How does urethane base cure? Does it catalyze like 2k clearcoats? I'm mainly looking to be able to remove the touch-up if I don't like the look of it or apply it incorrectly. What removes urethane base? Lacquer paint can be removed easily with acetone or lacquer thinner, will lacquer thinner remove urethane touch-up paint?

The other big question is will removing the urethane touch-up remove any underlying paint? Lacquer paint is easy to work with because even a year after application you could remove it with lacquer thinner and it will only remove the lacquer paint, not the underlying factory paint or whatever was used in a body shop. Does urethane work that way?
 
AFAIK, the SprayMax/U-Pol fill-in cans that are "blank" except for reducer and propellant don't have a hardener. All the paint shop does is mix up .5-1oz of basecoat per the formula and "loads" it into the can with a special machine. Only the factory-fill 2K SprayMax cans and the few places that can fill 2K single-stage fill-in cans have the catalyst in it. You activate those with a pin on the bottom of the can and use it after shaking and waiting for 5 minutes and have up to 48 hours to use it.

All basecoats are acrylic. They can be considered urethanes as well as they form one part of the chemical reaction for one.

Urethanes can cure from the moisture in the air or crosslinking with a isocyanate which greatly speeds up the process. The hardener for any primer/base/clear is the isocyanate component that reacts with the acrylic resins to form a urethane film.

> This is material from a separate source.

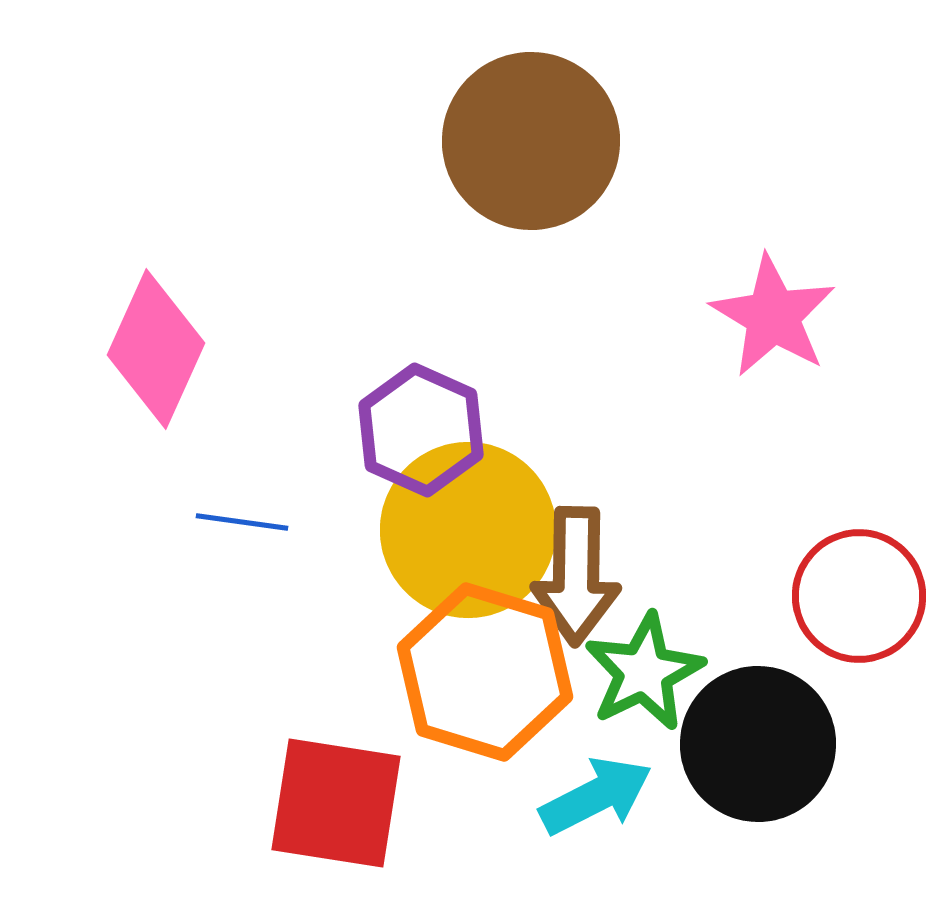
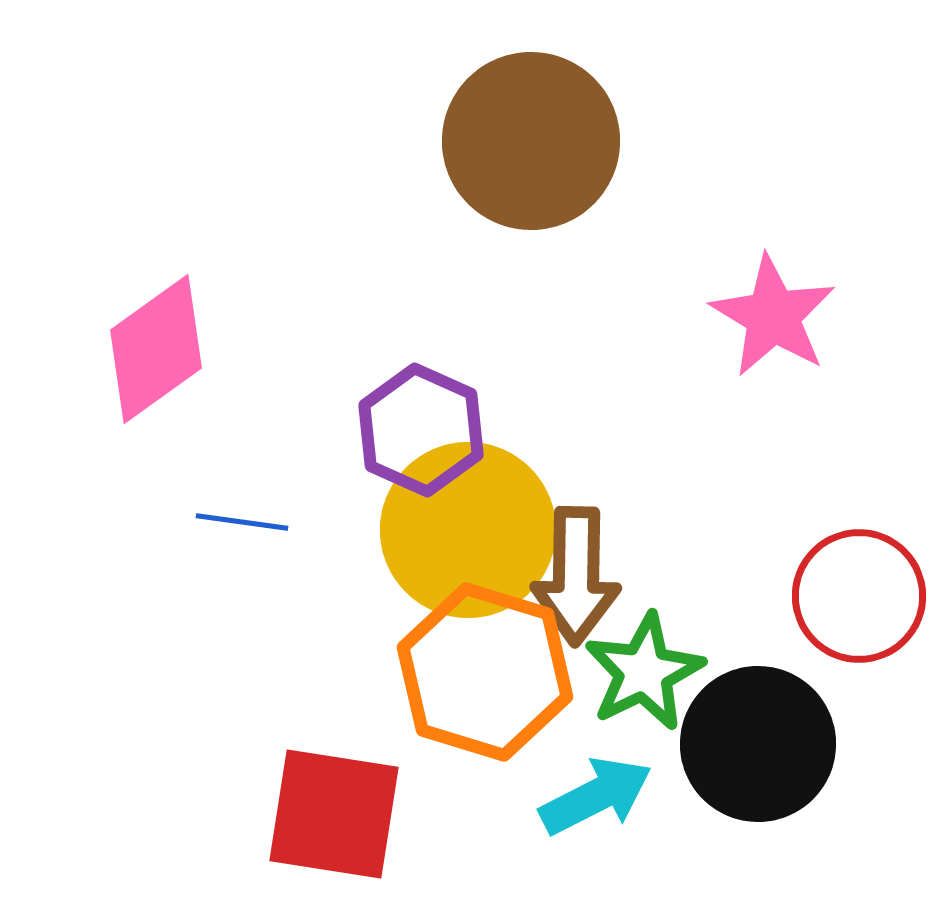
pink diamond: rotated 30 degrees clockwise
red square: moved 2 px left, 11 px down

I think you can "wash" off uncatalyzed basecoat with reducer or lacquer thinner but once a catalyst/activator or a reactive reducer is added to the basecoat you can't. PPG Deltron DBU wasn't a urethane per se, but mixing it with the required reactive reducer catalyzed it. Same with DuPont ChromaBase. Most modern solventborne basecoats do allow for adding a small amount of clearcoat hardener to make it more durable and it's a warranty requirement to "activate" waterborne basecoats with an activator.